DATA FOR PROCESSING:
----------

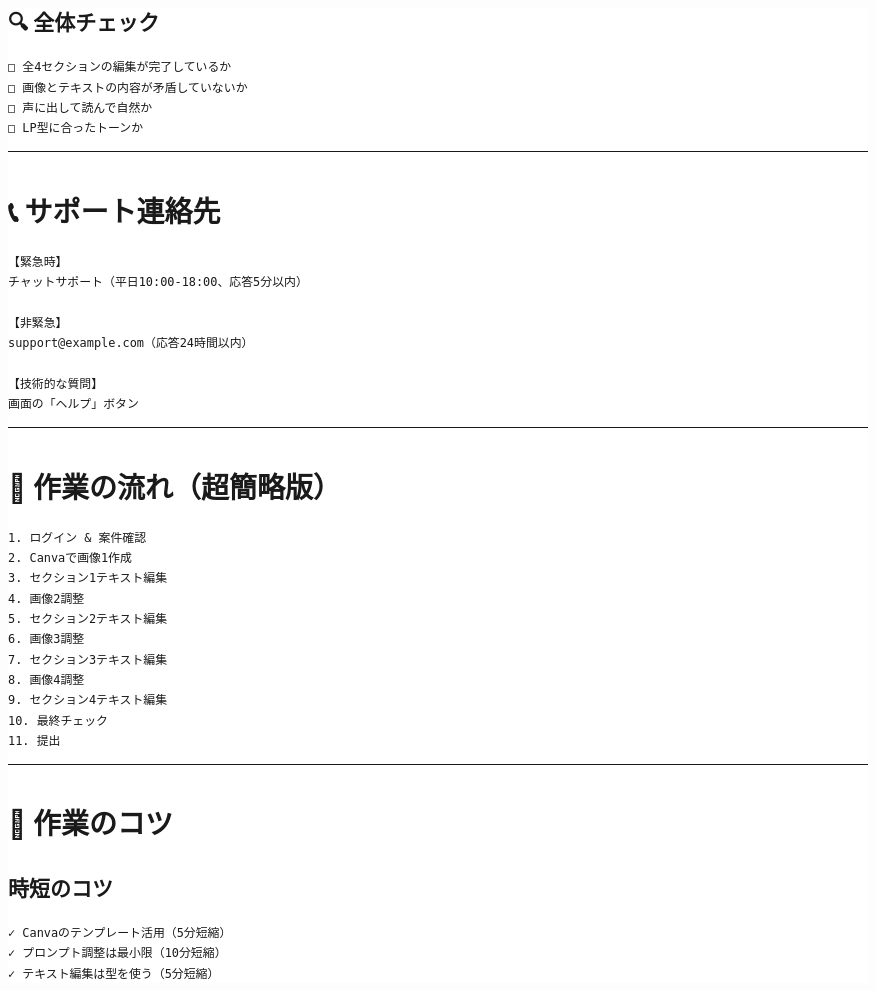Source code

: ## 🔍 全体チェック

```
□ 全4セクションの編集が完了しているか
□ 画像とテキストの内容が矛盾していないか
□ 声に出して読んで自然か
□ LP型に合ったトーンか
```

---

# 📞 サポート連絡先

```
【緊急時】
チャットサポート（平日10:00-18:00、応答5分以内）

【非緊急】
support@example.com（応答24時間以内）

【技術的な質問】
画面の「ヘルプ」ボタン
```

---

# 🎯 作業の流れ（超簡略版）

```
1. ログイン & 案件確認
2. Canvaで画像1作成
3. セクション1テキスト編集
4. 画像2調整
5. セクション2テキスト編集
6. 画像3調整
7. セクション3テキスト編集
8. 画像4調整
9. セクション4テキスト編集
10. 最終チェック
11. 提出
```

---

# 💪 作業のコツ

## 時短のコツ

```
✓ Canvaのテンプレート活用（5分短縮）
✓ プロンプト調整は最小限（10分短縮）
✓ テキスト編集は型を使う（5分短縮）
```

----------

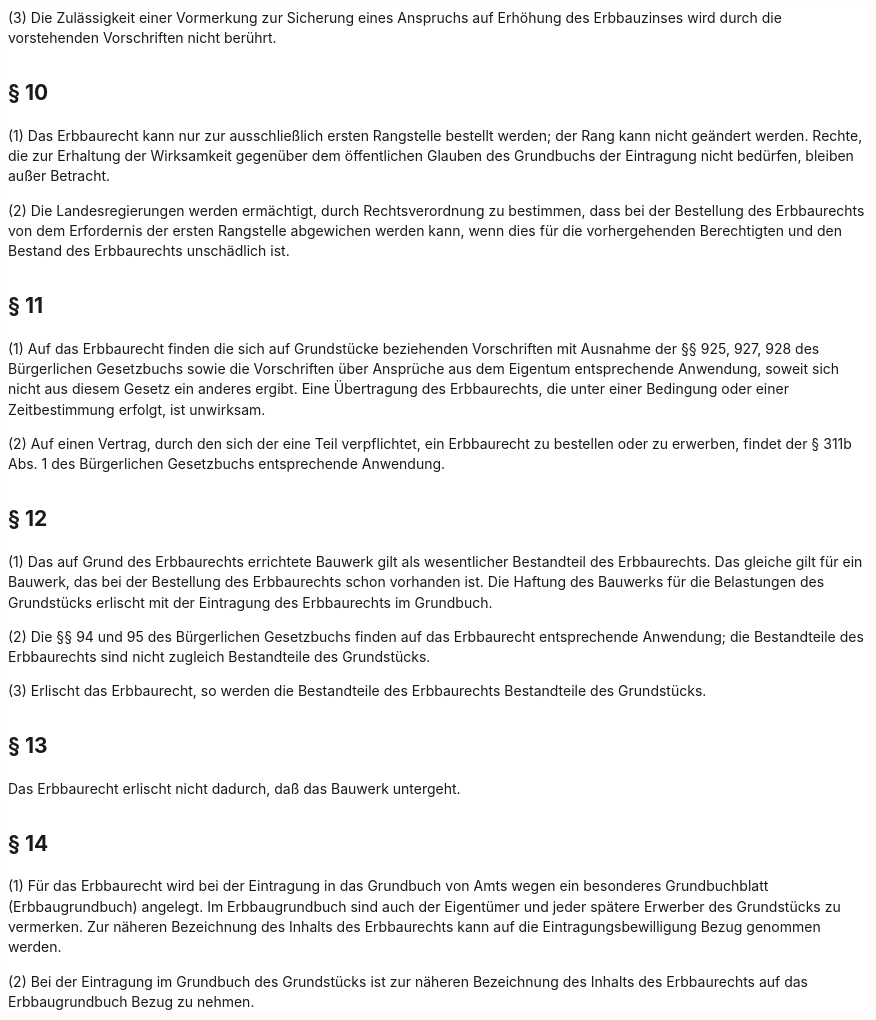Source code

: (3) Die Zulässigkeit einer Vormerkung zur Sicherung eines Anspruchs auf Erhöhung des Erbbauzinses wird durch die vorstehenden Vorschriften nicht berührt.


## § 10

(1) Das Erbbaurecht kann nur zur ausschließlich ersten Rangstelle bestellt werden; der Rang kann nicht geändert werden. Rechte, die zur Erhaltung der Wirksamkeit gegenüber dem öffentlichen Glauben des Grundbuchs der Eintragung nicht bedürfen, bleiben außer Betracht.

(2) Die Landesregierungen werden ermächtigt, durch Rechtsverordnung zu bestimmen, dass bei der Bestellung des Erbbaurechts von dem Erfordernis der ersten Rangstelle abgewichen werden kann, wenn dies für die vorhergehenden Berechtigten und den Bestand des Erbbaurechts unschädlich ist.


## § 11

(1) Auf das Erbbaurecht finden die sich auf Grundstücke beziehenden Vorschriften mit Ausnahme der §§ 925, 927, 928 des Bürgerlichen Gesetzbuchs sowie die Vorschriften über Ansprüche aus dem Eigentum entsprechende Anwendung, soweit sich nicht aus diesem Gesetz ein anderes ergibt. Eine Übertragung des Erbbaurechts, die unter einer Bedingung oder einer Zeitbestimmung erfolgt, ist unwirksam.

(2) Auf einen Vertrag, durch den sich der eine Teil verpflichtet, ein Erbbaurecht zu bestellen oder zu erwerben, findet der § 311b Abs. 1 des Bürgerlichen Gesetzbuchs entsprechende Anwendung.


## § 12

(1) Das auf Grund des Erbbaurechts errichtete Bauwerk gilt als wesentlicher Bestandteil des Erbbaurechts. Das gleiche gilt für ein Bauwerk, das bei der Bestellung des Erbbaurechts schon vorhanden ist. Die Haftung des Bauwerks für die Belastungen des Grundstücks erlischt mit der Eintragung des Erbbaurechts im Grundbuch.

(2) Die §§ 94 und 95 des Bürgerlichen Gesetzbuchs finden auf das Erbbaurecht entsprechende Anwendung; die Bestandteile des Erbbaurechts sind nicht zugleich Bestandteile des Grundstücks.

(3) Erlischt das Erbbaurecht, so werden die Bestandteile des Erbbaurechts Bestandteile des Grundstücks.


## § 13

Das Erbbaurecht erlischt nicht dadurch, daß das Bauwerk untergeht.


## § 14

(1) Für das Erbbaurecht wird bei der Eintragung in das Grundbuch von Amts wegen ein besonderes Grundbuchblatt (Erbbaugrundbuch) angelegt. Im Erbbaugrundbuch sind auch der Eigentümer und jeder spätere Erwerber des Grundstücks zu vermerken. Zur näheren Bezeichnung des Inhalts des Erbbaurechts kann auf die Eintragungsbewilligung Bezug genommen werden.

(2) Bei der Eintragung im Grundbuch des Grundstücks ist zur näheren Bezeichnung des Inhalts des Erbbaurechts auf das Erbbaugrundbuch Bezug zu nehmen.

----------

Wherever a line holds the word "Erbbaugrundbuch", copy that line out of the entries above.

WRITTEN RESPONSE:
(1) Für das Erbbaurecht wird bei der Eintragung in das Grundbuch von Amts wegen ein besonderes Grundbuchblatt (Erbbaugrundbuch) angelegt. Im Erbbaugrundbuch sind auch der Eigentümer und jeder spätere Erwerber des Grundstücks zu vermerken. Zur näheren Bezeichnung des Inhalts des Erbbaurechts kann auf die Eintragungsbewilligung Bezug genommen werden.
(2) Bei der Eintragung im Grundbuch des Grundstücks ist zur näheren Bezeichnung des Inhalts des Erbbaurechts auf das Erbbaugrundbuch Bezug zu nehmen.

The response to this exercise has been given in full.